アーティストには歌を企業に一致させる機会を無料で提供し、それらの企業の意思決定者と直接会う機会を与え、彼らがアーティストの曲を聞くことを保証している。ソニー、ユニバーサル、ワーナー、MTV、ライブ·ネイション、BMG、NBCのザ·ボイスなどの1400以上の企業と連携している。
音楽企業のプロデューサーには新しい才能の発掘を提供し、ファンの視聴者には新しいアーティストやバンド発掘の機会を提供する場となっている。
面白いのはそのシステムで、無名のアーティストでもサイトに投稿した音楽を人工知能システムがヒット予測をしてそのヒット確率が高い曲を企業のプロデューサーに紹介するシステムになっていることだ。

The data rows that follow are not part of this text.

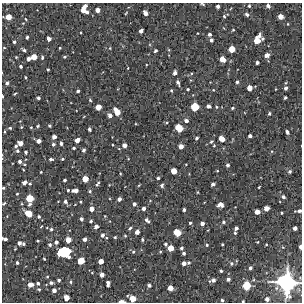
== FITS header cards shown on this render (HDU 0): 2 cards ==
NAXIS1  =                  300 / Width of image
NAXIS2  =                  300 / Height of image

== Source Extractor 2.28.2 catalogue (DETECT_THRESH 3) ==
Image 300 x 300 px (HDU 0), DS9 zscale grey, 1 PNG px = 1 image px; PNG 304 x 304 px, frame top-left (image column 1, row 300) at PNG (2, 3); no overlay
Background 5150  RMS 290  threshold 860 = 3 sigma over >= 5 px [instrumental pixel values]
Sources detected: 204; all 204 listed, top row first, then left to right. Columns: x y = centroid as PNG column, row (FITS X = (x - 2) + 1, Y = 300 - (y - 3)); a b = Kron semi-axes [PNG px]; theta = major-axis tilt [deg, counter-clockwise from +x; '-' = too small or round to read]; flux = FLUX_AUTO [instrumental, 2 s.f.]
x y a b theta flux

「ミュージック・エックスレイ」(Music X-ray)社が開発したのは、音楽投稿サイトに搭載された人工知能だ。この人工知能には、クラシックからジャズ、ロックまで古今東西およそ300万曲のデータを読み込ませて、学習させている。この人工知能は、その過去のデータを基に、新曲のヒットの確率を自動的に予測する。ミュージシャンが自分の作品をアップロードすると、人工知能はその音楽をメロディ、ビートなど70の要素に分解し、分類する。
これまでの人工知能の集積では、ジャンルを問わずヒット曲は全部で60の集団に分かれるという。このシステムに当時デビューしたばかりだった歌手、ノラ・ジョーンズのアルバムを読み込ませたところ、ほとんどの曲がヒットすると予測し、実際その年にグラミー賞を取るに至った。この会社のシステムは音楽業界の中で急速に浸透し始めていて、大物ミュージシャンを生み出したプロデューサーらが新人ミュージシャンを発掘するのに使うようになっている
引用:NHKスペシャル|NEXT WORLD 私たちの未来
番組内での紹介ではこのサービスにはビヨンセの育ての親など大物プロデューサーも注目していたようで、同様に番組内で紹介されたHEIDI MERRILL (ハイディ・メリル)は20以上の企業に作成した曲を送るも見向きもされなかったが、このMusic Xrayを使うことで音楽番組にデビューすることができたとか。
最近少しハマっているiPhoneのスノーボードゲームSnowboard Partyがあるが、このアプリのサウンドトラックに起用されているバンドNo BlitzもこのMusic Xrayを利用していたようで、サクセスストーリーとして紹介されている。
音楽が売れなくなったという話はよく聞くようになったが、売れる曲を作れない人間の創造性が足りていないのだろうか、いずれは音楽すらも人工知能が作曲をする時代がやってくるかもしれない。
数年前、10数年前まで見ていた映画の世界が確実に現実化している。
今後の人工知能の発達に益々注目したい。